SOURCE DATA>
#####

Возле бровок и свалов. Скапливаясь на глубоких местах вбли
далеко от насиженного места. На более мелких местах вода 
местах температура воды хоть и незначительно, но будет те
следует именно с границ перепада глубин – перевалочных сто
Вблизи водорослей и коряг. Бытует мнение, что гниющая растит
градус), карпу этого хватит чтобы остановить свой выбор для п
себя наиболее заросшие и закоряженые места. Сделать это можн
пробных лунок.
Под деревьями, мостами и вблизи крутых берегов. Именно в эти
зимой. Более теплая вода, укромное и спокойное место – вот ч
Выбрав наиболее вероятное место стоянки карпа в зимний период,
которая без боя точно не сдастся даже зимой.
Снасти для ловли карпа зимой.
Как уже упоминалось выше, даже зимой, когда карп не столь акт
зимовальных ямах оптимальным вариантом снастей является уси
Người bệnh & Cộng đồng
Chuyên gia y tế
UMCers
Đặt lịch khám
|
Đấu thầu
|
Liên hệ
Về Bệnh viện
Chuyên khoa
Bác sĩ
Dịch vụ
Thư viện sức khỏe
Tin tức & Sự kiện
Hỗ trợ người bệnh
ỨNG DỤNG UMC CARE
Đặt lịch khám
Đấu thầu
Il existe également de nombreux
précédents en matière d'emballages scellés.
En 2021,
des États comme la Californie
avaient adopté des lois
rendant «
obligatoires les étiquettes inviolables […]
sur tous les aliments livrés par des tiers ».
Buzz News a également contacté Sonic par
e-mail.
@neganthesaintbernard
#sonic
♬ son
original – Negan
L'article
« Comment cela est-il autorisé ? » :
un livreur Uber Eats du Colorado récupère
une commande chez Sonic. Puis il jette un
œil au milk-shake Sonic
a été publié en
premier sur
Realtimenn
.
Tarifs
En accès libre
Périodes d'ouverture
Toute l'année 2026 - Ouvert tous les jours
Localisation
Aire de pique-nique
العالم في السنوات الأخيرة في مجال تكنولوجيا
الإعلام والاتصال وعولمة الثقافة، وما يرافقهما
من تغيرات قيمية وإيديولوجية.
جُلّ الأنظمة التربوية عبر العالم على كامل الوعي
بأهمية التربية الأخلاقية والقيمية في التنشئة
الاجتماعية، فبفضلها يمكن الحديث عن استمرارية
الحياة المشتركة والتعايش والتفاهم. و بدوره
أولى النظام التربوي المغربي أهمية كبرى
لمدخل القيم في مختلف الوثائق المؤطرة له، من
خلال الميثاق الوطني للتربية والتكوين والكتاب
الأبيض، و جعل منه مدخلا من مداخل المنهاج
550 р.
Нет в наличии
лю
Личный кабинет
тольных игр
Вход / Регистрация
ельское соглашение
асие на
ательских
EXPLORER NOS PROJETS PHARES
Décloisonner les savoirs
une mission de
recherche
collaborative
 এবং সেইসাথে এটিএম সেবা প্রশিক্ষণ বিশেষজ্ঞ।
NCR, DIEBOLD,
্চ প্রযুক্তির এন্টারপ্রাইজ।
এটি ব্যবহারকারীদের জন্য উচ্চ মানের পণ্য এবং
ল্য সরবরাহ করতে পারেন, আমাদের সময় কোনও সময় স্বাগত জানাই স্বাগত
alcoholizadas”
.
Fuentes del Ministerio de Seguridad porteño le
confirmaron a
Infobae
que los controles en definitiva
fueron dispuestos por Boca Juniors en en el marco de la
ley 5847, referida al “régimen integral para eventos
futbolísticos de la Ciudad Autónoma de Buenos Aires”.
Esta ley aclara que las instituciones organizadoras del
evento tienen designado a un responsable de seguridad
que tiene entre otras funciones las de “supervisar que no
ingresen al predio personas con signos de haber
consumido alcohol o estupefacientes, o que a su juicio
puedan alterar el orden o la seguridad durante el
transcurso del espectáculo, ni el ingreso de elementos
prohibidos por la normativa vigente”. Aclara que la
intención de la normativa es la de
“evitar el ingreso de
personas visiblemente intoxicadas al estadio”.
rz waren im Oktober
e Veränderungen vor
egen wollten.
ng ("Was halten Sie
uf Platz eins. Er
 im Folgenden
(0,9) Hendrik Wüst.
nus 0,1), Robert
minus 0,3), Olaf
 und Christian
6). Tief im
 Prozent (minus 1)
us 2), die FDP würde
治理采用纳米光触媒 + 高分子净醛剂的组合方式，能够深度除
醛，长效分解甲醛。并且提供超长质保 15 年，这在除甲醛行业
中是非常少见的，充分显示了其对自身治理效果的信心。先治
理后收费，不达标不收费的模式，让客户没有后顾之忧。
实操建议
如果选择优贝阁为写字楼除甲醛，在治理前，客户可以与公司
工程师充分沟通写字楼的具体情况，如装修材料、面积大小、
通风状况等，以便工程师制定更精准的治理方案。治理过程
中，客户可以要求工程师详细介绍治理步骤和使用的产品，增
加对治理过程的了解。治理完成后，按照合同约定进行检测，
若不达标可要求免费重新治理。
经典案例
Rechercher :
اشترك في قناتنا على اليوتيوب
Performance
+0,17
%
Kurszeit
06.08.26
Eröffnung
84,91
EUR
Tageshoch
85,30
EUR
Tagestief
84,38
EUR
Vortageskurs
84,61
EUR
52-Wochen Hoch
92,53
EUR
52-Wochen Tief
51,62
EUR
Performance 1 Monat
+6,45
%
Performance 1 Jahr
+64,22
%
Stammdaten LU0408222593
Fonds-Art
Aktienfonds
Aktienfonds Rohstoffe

#####

WHAT TO PRODUCE> Keep both end lines and retype everything in the records above from the line containing "خلال الميثاق الوطني للتربية والتكوين والكتاب" through the line containing "nus 0,1), Robert", exactly, with nothing else.

SOLVED PROBLEM>
خلال الميثاق الوطني للتربية والتكوين والكتاب
الأبيض، و جعل منه مدخلا من مداخل المنهاج
550 р.
Нет в наличии
лю
Личный кабинет
тольных игр
Вход / Регистрация
ельское соглашение
асие на
ательских
EXPLORER NOS PROJETS PHARES
Décloisonner les savoirs
une mission de
recherche
collaborative
 এবং সেইসাথে এটিএম সেবা প্রশিক্ষণ বিশেষজ্ঞ।
NCR, DIEBOLD,
্চ প্রযুক্তির এন্টারপ্রাইজ।
এটি ব্যবহারকারীদের জন্য উচ্চ মানের পণ্য এবং
ল্য সরবরাহ করতে পারেন, আমাদের সময় কোনও সময় স্বাগত জানাই স্বাগত
alcoholizadas”
.
Fuentes del Ministerio de Seguridad porteño le
confirmaron a
Infobae
que los controles en definitiva
fueron dispuestos por Boca Juniors en en el marco de la
ley 5847, referida al “régimen integral para eventos
futbolísticos de la Ciudad Autónoma de Buenos Aires”.
Esta ley aclara que las instituciones organizadoras del
evento tienen designado a un responsable de seguridad
que tiene entre otras funciones las de “supervisar que no
ingresen al predio personas con signos de haber
consumido alcohol o estupefacientes, o que a su juicio
puedan alterar el orden o la seguridad durante el
transcurso del espectáculo, ni el ingreso de elementos
prohibidos por la normativa vigente”. Aclara que la
intención de la normativa es la de
“evitar el ingreso de
personas visiblemente intoxicadas al estadio”.
rz waren im Oktober
e Veränderungen vor
egen wollten.
ng ("Was halten Sie
uf Platz eins. Er
 im Folgenden
(0,9) Hendrik Wüst.
nus 0,1), Robert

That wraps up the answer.